(Rendered page images)

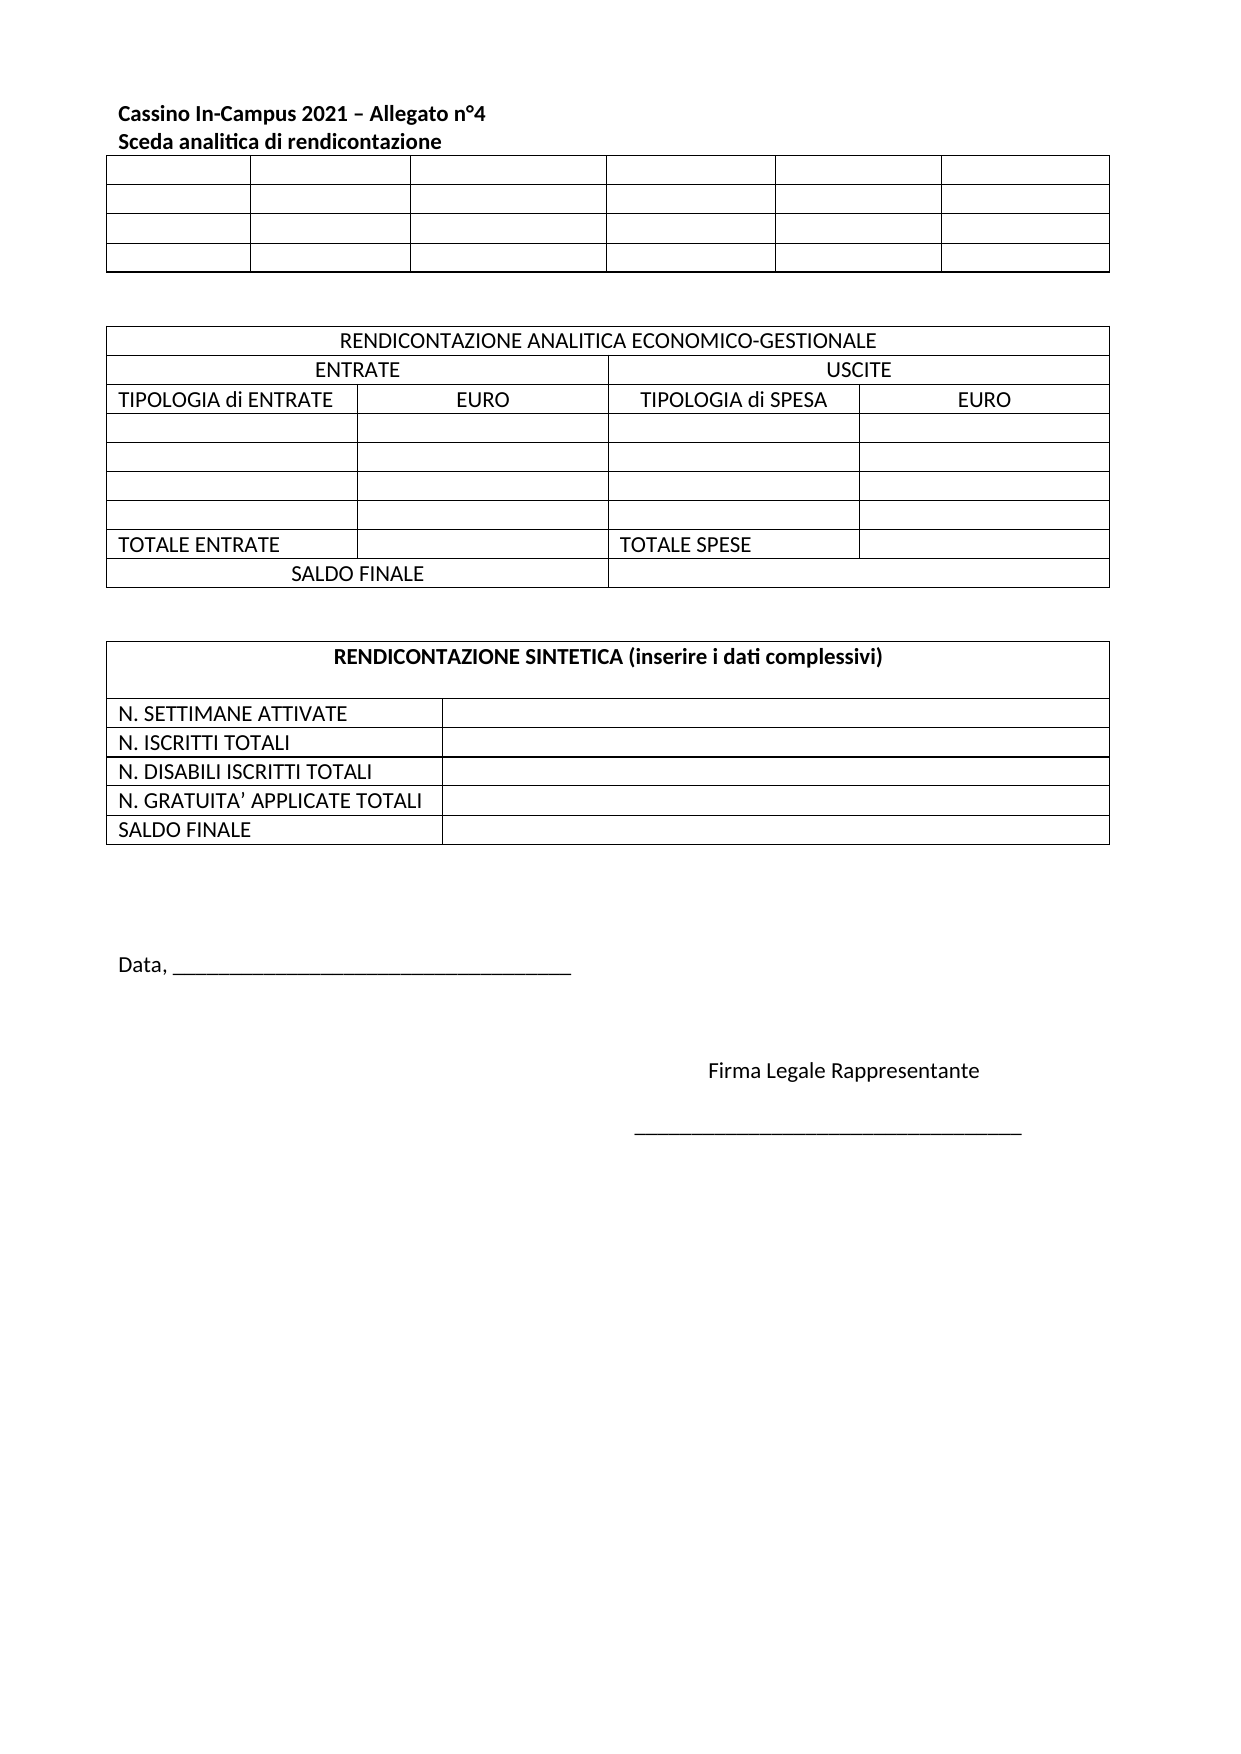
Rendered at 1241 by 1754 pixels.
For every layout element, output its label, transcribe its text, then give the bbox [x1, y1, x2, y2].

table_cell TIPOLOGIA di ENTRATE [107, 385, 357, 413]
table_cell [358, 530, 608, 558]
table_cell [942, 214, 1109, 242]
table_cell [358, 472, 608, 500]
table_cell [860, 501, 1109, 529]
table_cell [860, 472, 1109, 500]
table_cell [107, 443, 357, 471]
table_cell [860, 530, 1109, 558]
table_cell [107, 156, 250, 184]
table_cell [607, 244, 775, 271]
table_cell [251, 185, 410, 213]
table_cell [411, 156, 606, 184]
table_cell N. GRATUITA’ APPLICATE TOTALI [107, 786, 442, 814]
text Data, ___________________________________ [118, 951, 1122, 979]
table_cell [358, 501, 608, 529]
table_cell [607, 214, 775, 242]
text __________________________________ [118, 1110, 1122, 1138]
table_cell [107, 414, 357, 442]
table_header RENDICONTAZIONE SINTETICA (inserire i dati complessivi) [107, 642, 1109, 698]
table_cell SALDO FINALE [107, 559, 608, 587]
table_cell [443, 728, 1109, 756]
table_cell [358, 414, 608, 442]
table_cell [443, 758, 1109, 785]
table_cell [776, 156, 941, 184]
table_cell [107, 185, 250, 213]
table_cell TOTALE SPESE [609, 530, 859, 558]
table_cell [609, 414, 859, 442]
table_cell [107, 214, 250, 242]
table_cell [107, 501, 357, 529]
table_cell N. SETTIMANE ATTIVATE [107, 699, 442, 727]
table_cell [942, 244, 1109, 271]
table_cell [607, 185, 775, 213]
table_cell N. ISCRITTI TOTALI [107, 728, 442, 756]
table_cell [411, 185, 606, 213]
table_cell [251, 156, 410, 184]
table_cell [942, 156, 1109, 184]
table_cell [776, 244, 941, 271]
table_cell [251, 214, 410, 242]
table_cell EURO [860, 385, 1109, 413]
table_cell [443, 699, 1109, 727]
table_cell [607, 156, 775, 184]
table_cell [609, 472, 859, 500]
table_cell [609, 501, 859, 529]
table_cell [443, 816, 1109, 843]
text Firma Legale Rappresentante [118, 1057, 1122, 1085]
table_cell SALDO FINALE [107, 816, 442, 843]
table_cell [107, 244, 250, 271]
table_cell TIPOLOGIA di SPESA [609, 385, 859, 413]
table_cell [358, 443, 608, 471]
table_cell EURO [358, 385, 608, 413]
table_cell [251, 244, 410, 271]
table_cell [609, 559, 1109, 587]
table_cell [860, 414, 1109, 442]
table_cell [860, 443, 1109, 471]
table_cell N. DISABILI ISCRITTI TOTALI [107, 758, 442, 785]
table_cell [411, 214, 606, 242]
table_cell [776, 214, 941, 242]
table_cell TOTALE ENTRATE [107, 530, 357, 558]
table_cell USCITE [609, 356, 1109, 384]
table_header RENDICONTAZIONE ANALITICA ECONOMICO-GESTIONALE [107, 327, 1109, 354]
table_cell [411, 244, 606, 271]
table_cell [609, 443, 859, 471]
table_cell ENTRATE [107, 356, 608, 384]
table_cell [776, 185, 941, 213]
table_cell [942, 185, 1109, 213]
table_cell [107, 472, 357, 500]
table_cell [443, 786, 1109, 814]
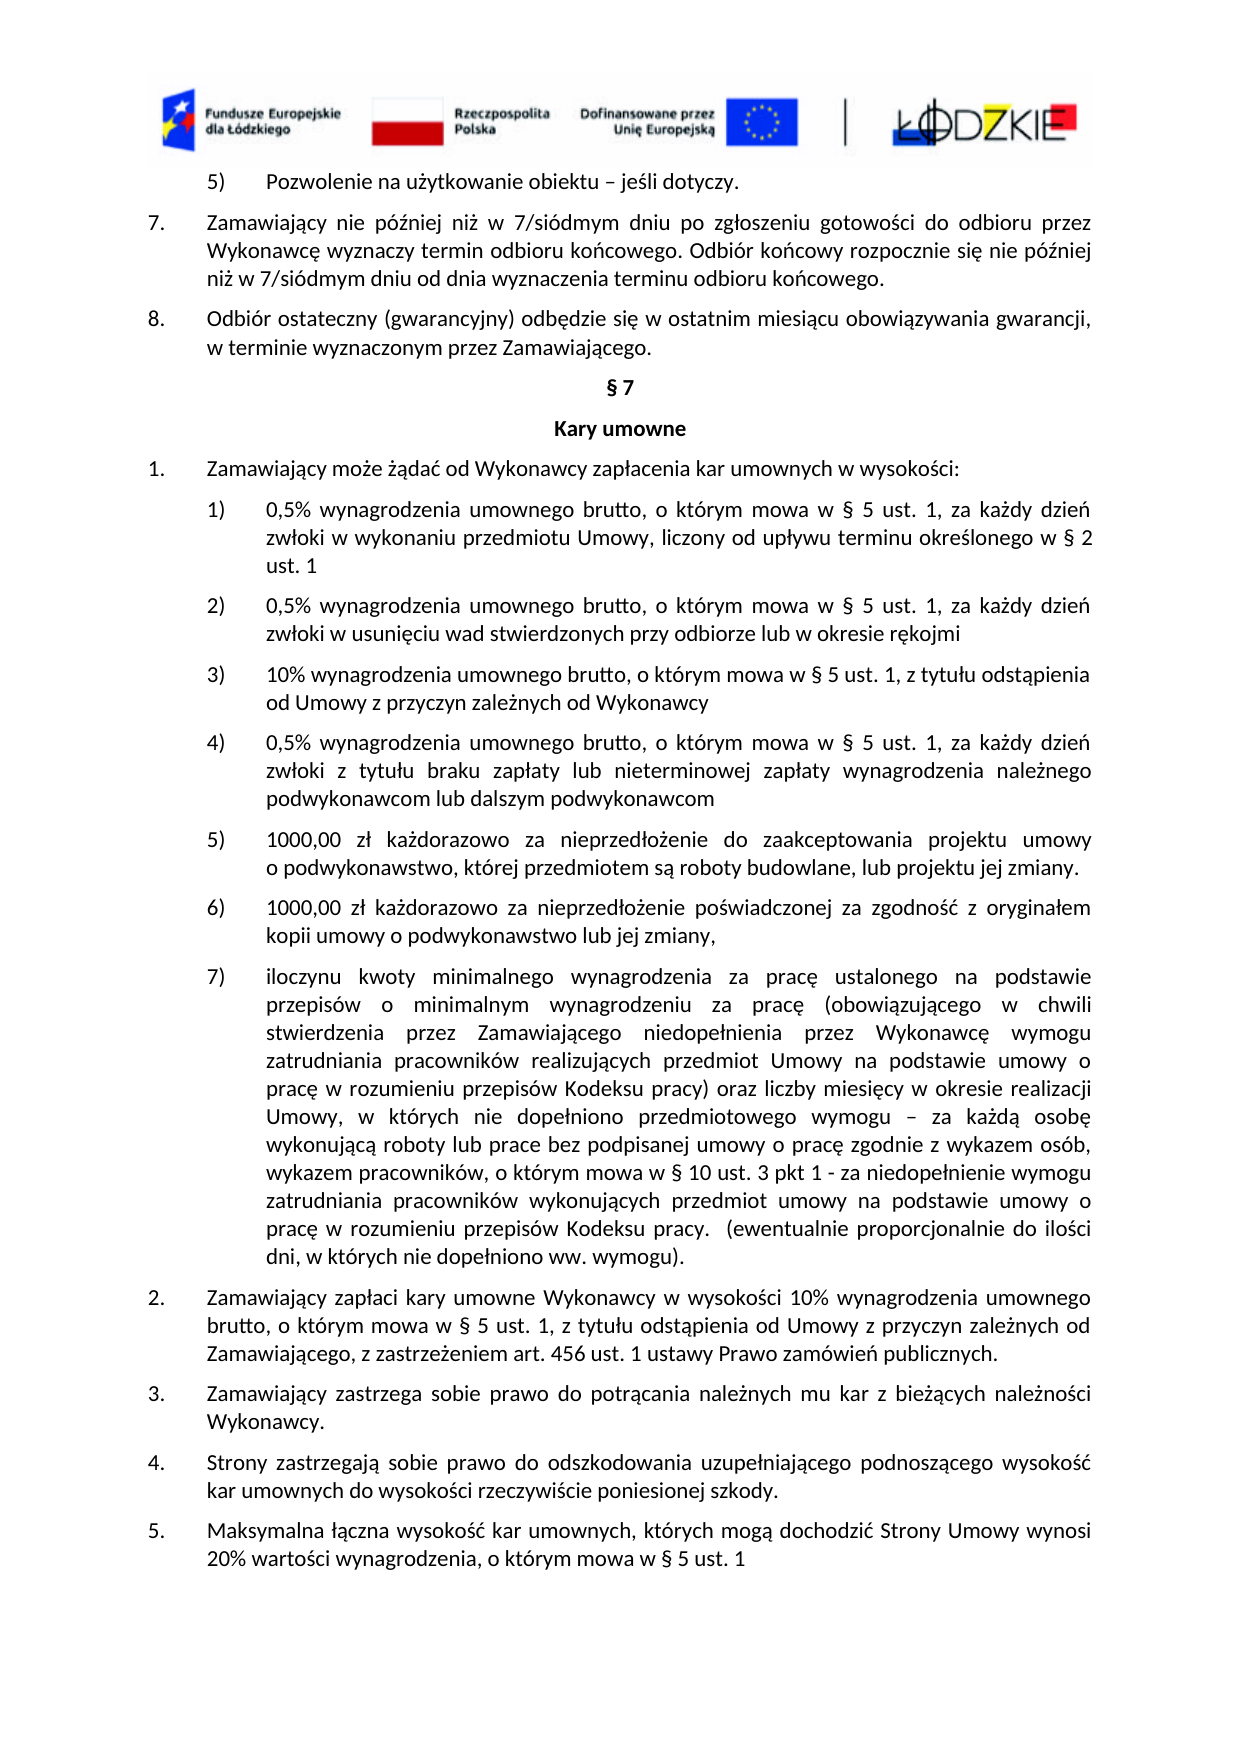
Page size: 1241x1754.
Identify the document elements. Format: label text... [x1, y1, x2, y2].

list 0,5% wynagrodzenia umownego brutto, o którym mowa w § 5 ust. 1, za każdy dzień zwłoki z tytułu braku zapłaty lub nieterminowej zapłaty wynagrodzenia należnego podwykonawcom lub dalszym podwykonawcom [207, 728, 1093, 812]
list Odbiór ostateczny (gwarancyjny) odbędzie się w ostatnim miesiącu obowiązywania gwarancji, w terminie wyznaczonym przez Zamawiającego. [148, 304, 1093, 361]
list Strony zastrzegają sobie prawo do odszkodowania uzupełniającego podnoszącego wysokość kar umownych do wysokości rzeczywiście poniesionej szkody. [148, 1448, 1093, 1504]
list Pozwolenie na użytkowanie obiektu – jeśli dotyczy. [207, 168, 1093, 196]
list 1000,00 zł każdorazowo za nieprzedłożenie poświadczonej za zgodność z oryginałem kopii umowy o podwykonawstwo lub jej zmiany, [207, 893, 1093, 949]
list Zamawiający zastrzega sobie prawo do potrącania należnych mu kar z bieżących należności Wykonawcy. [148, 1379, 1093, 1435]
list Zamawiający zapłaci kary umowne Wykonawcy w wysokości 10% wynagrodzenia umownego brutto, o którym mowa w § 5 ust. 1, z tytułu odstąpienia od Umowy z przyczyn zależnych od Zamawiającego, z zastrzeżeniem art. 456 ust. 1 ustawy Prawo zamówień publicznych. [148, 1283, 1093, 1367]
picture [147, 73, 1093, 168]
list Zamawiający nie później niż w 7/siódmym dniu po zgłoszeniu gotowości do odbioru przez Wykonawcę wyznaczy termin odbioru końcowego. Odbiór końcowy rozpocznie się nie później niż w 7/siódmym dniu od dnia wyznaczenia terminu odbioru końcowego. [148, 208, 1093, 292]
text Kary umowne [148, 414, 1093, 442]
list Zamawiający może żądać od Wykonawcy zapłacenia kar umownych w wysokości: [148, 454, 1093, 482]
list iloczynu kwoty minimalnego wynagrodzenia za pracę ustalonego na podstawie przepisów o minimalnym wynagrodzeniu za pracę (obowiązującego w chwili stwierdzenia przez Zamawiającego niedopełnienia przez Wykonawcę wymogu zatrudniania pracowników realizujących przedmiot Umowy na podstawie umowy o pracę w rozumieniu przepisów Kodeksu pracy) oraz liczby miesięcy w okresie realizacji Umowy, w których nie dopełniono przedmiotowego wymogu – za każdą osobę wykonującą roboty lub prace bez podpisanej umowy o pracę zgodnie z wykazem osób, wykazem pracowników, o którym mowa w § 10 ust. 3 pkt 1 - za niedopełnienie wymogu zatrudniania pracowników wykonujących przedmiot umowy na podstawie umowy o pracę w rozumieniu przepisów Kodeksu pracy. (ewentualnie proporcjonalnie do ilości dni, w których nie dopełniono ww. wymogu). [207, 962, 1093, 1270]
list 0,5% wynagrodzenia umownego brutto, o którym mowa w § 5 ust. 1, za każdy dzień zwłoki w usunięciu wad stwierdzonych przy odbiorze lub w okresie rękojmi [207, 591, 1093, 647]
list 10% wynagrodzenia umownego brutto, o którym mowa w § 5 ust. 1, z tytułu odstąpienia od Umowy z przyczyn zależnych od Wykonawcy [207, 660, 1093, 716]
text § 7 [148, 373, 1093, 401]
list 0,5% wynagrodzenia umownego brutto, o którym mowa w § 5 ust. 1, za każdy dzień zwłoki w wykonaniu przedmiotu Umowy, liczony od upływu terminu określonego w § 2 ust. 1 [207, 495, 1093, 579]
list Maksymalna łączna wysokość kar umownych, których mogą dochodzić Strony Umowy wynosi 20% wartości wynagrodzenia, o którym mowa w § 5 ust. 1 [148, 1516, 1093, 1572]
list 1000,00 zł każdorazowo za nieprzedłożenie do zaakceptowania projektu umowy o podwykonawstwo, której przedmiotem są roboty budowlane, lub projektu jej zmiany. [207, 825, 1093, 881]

» WHAT IS NEEDED
Now reproduce all of the entries precisely, with no pictures in the copy.

» ANSWER TO THIS TASK
Rendered at 1241 by 1754 pixels.
For every layout element, output its label, transcribe its text, then give the bbox [x1, y1, x2, y2].

table_cell TIPOLOGIA di ENTRATE [107, 385, 357, 413]
table_cell [358, 530, 608, 558]
table_cell [942, 214, 1109, 242]
table_cell [358, 472, 608, 500]
table_cell [860, 501, 1109, 529]
table_cell [860, 472, 1109, 500]
table_cell [107, 443, 357, 471]
table_cell [860, 530, 1109, 558]
table_cell [107, 156, 250, 184]
table_cell [607, 244, 775, 271]
table_cell [251, 185, 410, 213]
table_cell [411, 156, 606, 184]
table_cell N. GRATUITA’ APPLICATE TOTALI [107, 786, 442, 814]
text Data, ___________________________________ [118, 951, 1122, 979]
table_cell [358, 501, 608, 529]
table_cell [607, 214, 775, 242]
text __________________________________ [118, 1110, 1122, 1138]
table_cell [107, 414, 357, 442]
table_header RENDICONTAZIONE SINTETICA (inserire i dati complessivi) [107, 642, 1109, 698]
table_cell SALDO FINALE [107, 559, 608, 587]
table_cell [443, 728, 1109, 756]
table_cell [358, 414, 608, 442]
table_cell [443, 758, 1109, 785]
table_cell [776, 156, 941, 184]
table_cell [107, 185, 250, 213]
table_cell TOTALE SPESE [609, 530, 859, 558]
table_cell [609, 414, 859, 442]
table_cell [107, 214, 250, 242]
table_cell [107, 501, 357, 529]
table_cell N. SETTIMANE ATTIVATE [107, 699, 442, 727]
table_cell [942, 244, 1109, 271]
table_cell [607, 185, 775, 213]
table_cell N. ISCRITTI TOTALI [107, 728, 442, 756]
table_cell [411, 185, 606, 213]
table_cell [251, 156, 410, 184]
table_cell [942, 156, 1109, 184]
table_cell [776, 244, 941, 271]
table_cell [251, 214, 410, 242]
table_cell EURO [860, 385, 1109, 413]
table_cell [443, 699, 1109, 727]
table_cell [607, 156, 775, 184]
table_cell [609, 472, 859, 500]
table_cell [609, 501, 859, 529]
table_cell [443, 816, 1109, 843]
text Firma Legale Rappresentante [118, 1057, 1122, 1085]
table_cell SALDO FINALE [107, 816, 442, 843]
table_cell [107, 244, 250, 271]
table_cell TIPOLOGIA di SPESA [609, 385, 859, 413]
table_cell [358, 443, 608, 471]
table_cell EURO [358, 385, 608, 413]
table_cell [251, 244, 410, 271]
table_cell [609, 559, 1109, 587]
table_cell [860, 414, 1109, 442]
table_cell [860, 443, 1109, 471]
table_cell N. DISABILI ISCRITTI TOTALI [107, 758, 442, 785]
table_cell [411, 214, 606, 242]
table_cell [776, 214, 941, 242]
table_cell TOTALE ENTRATE [107, 530, 357, 558]
table_cell USCITE [609, 356, 1109, 384]
table_header RENDICONTAZIONE ANALITICA ECONOMICO-GESTIONALE [107, 327, 1109, 354]
table_cell [411, 244, 606, 271]
table_cell [609, 443, 859, 471]
table_cell ENTRATE [107, 356, 608, 384]
table_cell [776, 185, 941, 213]
table_cell [942, 185, 1109, 213]
table_cell [107, 472, 357, 500]
table_cell [443, 786, 1109, 814]
Page size: 1241x1754.
Identify the document elements. Format: label text... [x1, y1, x2, y2].

list 0,5% wynagrodzenia umownego brutto, o którym mowa w § 5 ust. 1, za każdy dzień zwłoki z tytułu braku zapłaty lub nieterminowej zapłaty wynagrodzenia należnego podwykonawcom lub dalszym podwykonawcom [207, 728, 1093, 812]
list Odbiór ostateczny (gwarancyjny) odbędzie się w ostatnim miesiącu obowiązywania gwarancji, w terminie wyznaczonym przez Zamawiającego. [148, 304, 1093, 361]
list Strony zastrzegają sobie prawo do odszkodowania uzupełniającego podnoszącego wysokość kar umownych do wysokości rzeczywiście poniesionej szkody. [148, 1448, 1093, 1504]
list Pozwolenie na użytkowanie obiektu – jeśli dotyczy. [207, 168, 1093, 196]
list 1000,00 zł każdorazowo za nieprzedłożenie poświadczonej za zgodność z oryginałem kopii umowy o podwykonawstwo lub jej zmiany, [207, 893, 1093, 949]
list Zamawiający zastrzega sobie prawo do potrącania należnych mu kar z bieżących należności Wykonawcy. [148, 1379, 1093, 1435]
list Zamawiający zapłaci kary umowne Wykonawcy w wysokości 10% wynagrodzenia umownego brutto, o którym mowa w § 5 ust. 1, z tytułu odstąpienia od Umowy z przyczyn zależnych od Zamawiającego, z zastrzeżeniem art. 456 ust. 1 ustawy Prawo zamówień publicznych. [148, 1283, 1093, 1367]
picture [147, 73, 1093, 168]
list Zamawiający nie później niż w 7/siódmym dniu po zgłoszeniu gotowości do odbioru przez Wykonawcę wyznaczy termin odbioru końcowego. Odbiór końcowy rozpocznie się nie później niż w 7/siódmym dniu od dnia wyznaczenia terminu odbioru końcowego. [148, 208, 1093, 292]
text Kary umowne [148, 414, 1093, 442]
list Zamawiający może żądać od Wykonawcy zapłacenia kar umownych w wysokości: [148, 454, 1093, 482]
list iloczynu kwoty minimalnego wynagrodzenia za pracę ustalonego na podstawie przepisów o minimalnym wynagrodzeniu za pracę (obowiązującego w chwili stwierdzenia przez Zamawiającego niedopełnienia przez Wykonawcę wymogu zatrudniania pracowników realizujących przedmiot Umowy na podstawie umowy o pracę w rozumieniu przepisów Kodeksu pracy) oraz liczby miesięcy w okresie realizacji Umowy, w których nie dopełniono przedmiotowego wymogu – za każdą osobę wykonującą roboty lub prace bez podpisanej umowy o pracę zgodnie z wykazem osób, wykazem pracowników, o którym mowa w § 10 ust. 3 pkt 1 - za niedopełnienie wymogu zatrudniania pracowników wykonujących przedmiot umowy na podstawie umowy o pracę w rozumieniu przepisów Kodeksu pracy. (ewentualnie proporcjonalnie do ilości dni, w których nie dopełniono ww. wymogu). [207, 962, 1093, 1270]
list 0,5% wynagrodzenia umownego brutto, o którym mowa w § 5 ust. 1, za każdy dzień zwłoki w usunięciu wad stwierdzonych przy odbiorze lub w okresie rękojmi [207, 591, 1093, 647]
list 10% wynagrodzenia umownego brutto, o którym mowa w § 5 ust. 1, z tytułu odstąpienia od Umowy z przyczyn zależnych od Wykonawcy [207, 660, 1093, 716]
text § 7 [148, 373, 1093, 401]
list 0,5% wynagrodzenia umownego brutto, o którym mowa w § 5 ust. 1, za każdy dzień zwłoki w wykonaniu przedmiotu Umowy, liczony od upływu terminu określonego w § 2 ust. 1 [207, 495, 1093, 579]
list Maksymalna łączna wysokość kar umownych, których mogą dochodzić Strony Umowy wynosi 20% wartości wynagrodzenia, o którym mowa w § 5 ust. 1 [148, 1516, 1093, 1572]
list 1000,00 zł każdorazowo za nieprzedłożenie do zaakceptowania projektu umowy o podwykonawstwo, której przedmiotem są roboty budowlane, lub projektu jej zmiany. [207, 825, 1093, 881]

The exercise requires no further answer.